All’Archeologico la Chimera in 3D. Nuova sala dedicata al nostro bronzo

Copia degli anni Trenta e modello digitale olografico a confronto. Progetto in collaborazione con il Rotary Club

LA COPIA Maria Gatto,  direttrice del Museo archeologico «Gaio Cilnio Mecenate»,  con la Chimera in gesso realizzata negli anni Trenta

LA COPIA Maria Gatto, direttrice del Museo archeologico «Gaio Cilnio Mecenate», con la Chimera in gesso realizzata negli anni Trenta

di SILVIA BARDI

BUON COMPLEANNO Chimera. Il 15 novembre del 1553 il famoso bronzo etrusco simbolo di Arezzo venne ritrovato a sei metri di profondità mentre si stava scavando per costruire il baluardo di San Lorentino. Era rotta, alcune parti mancavano, come tutta la coda, ed era corredata da decine di piccoli bronzetti. Vennero portati tutti a Firenze da Cosimo e non sono mai più tornati. Per restituire in qualche modo la Chimera agli aretini, il Museo archeologico «Gaio Cilnio Mecenate» di Arezzo diretto da Maria Gatto e il Polo museale della Toscana diretto da Stefano Casciu con l’aiuto del Rotary club hanno iniziato un progetto che culminerà a gennaio nell’allestimento al museo di una sala interamente dedicata alla Chimera con la copia in gesso degli anni Trenta e, per la prima volta, con la copia olografica, praticamente il modello in 3D, della statua originale.

«Volevamo superare la questione del ritorno della Chimera e dare gli strumenti agli aretini per conoscere meglio la storia e i valori custoditi da quest’opera che ci identifica ma che in realtà conosciamo poco, volevamo raccontarla agli aretini e ai visitatori di Arezzo – spiega Maria Gatto – Nella nuova sala museale ci sarà la copia in gesso degli anni Trenta, non fu un calco ma fatta a mano copiando quella di Firenze, e servì a realizzazare le statue in bronzo per i giardini della stazione. E ci sarà la parte contemporanea e tecnologica con il video olografico realizzato da riprese fatte sull’orginale al Museo archeologico di Firenze ricavato da oltre 1400 fotografie elaborate da un software che ne ha creata una versione digitale animata per far vedere i vari interventi di restauro dalla scoperta a oggi».
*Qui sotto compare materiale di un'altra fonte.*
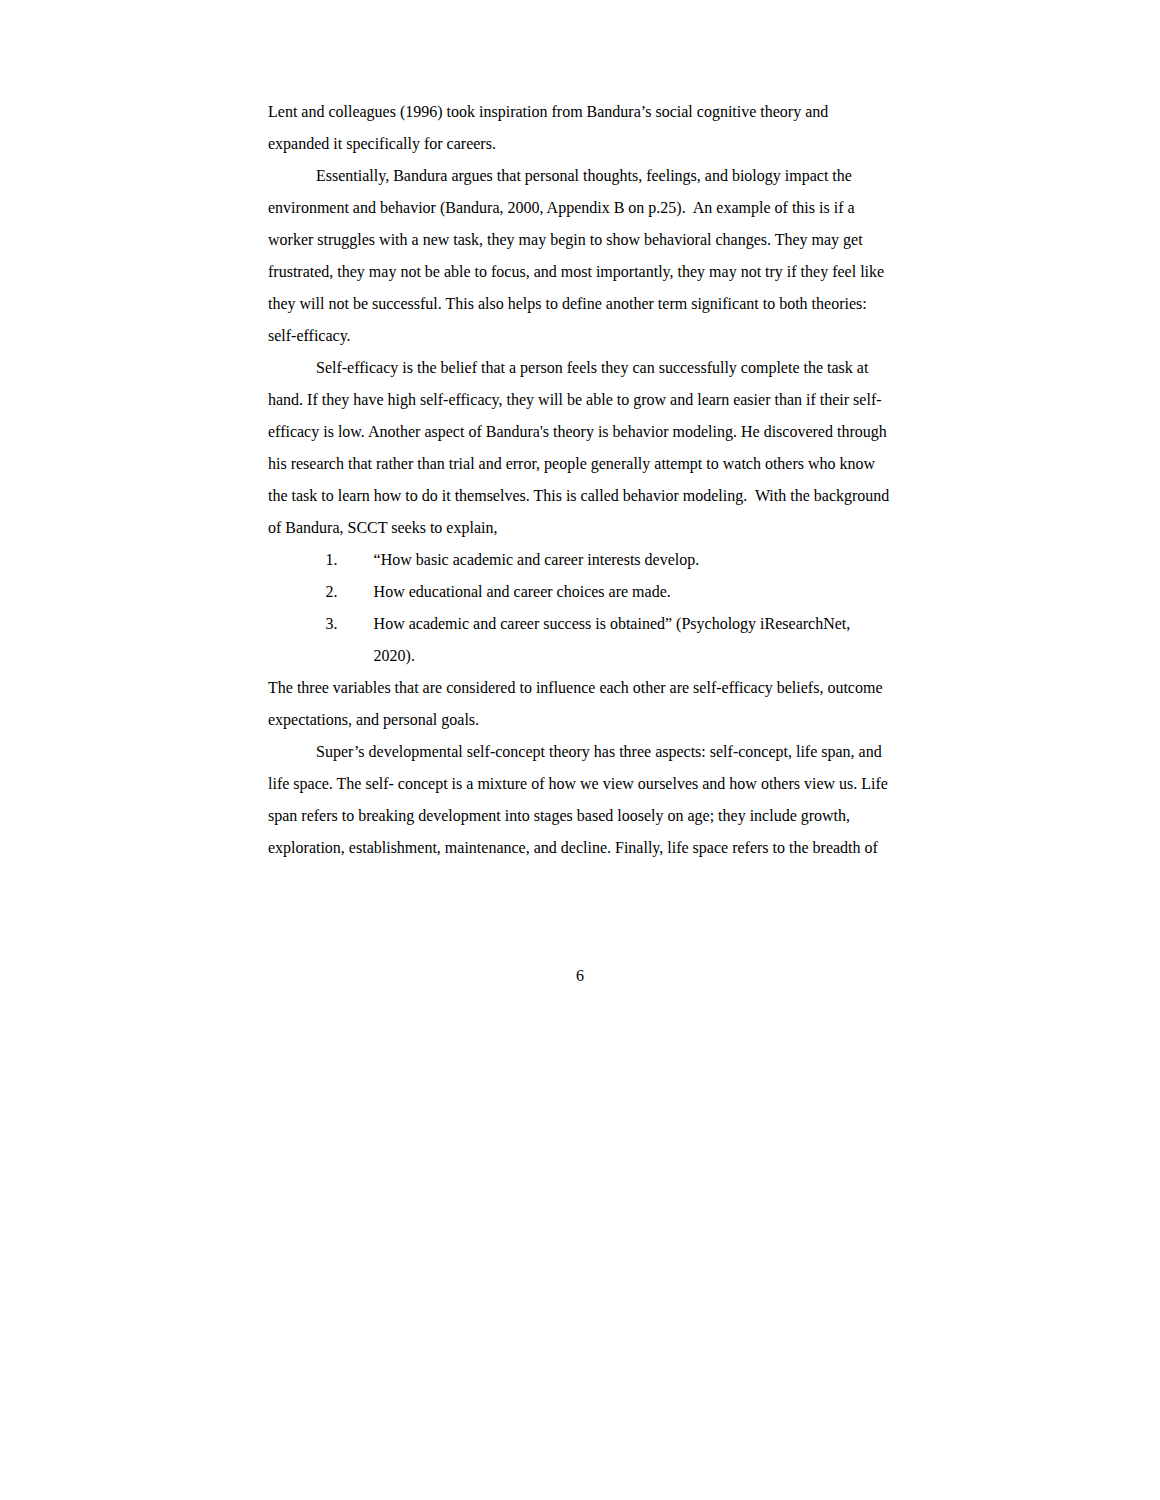Lent and colleagues (1996) took inspiration from Bandura’s social cognitive theory and expanded it specifically for careers.
Essentially, Bandura argues that personal thoughts, feelings, and biology impact the environment and behavior (Bandura, 2000, Appendix B on p.25). An example of this is if a worker struggles with a new task, they may begin to show behavioral changes. They may get frustrated, they may not be able to focus, and most importantly, they may not try if they feel like they will not be successful. This also helps to define another term significant to both theories: self-efficacy.
Self-efficacy is the belief that a person feels they can successfully complete the task at hand. If they have high self-efficacy, they will be able to grow and learn easier than if their self-efficacy is low. Another aspect of Bandura's theory is behavior modeling. He discovered through his research that rather than trial and error, people generally attempt to watch others who know the task to learn how to do it themselves. This is called behavior modeling. With the background of Bandura, SCCT seeks to explain,
“How basic academic and career interests develop.
How educational and career choices are made.
How academic and career success is obtained” (Psychology iResearchNet, 2020).
The three variables that are considered to influence each other are self-efficacy beliefs, outcome expectations, and personal goals.
Super’s developmental self-concept theory has three aspects: self-concept, life span, and life space. The self- concept is a mixture of how we view ourselves and how others view us. Life span refers to breaking development into stages based loosely on age; they include growth, exploration, establishment, maintenance, and decline. Finally, life space refers to the breadth of
6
A QUESTO progetto digitale ha lavorato una vera e propria squadra: Massimo Gallorini della Fondazione Arte&Co.Scienza, gli studenti dell’Itis, lo stagista dell’Università di Siena Giulio Papini, i rotariani Benedetto Ridolfo, Marco Becucci, Alessandro Fabiani, le ditte sponsor Ceia e Macevi. «I privati ci hanno finanziato e fornito il prodotto tecnologico mentre il Museo e il Polo museale Toscano si occuperanno dell’allestimento museale grazie anche al Ministero che sostiene il nostro progetto - spiega la direttrice – e siccome dietro alla Chimera c’è tanta storia ancora da raccontare periodicamente organizzeremo incontri a tema per mettere in risalto i vari aspetti legati al nostro bronzo».

Già, in realtà, come spiega Maria Gatto che ha curato il catalogo della mostra della Chimera a Palazzo Vecchio per il G7 della cultura, la Chimera quando venne rinvenuta non solo fu scambiata per un leone (mancava del tutto la coda a forma di serpente che venne rifatta nel 1785) ma fu anche letta come segno di sventura e nascosta. Solo quando gli studiosi riuscirono a collegarla al mostro ucciso da Bellerofonte allora Cosimo la volle per sé e dette a Vasari il compito di metterla in mostra in un palazzo pubblico. Ad Arezzo rimase un dipinto su tela che venne collocato nella sala delle adunanze del palazzo comunale, ci rimase fino ai primi dell’800, poi sparì nel nulla. Come un sogno, un’utopia. Una Chimera.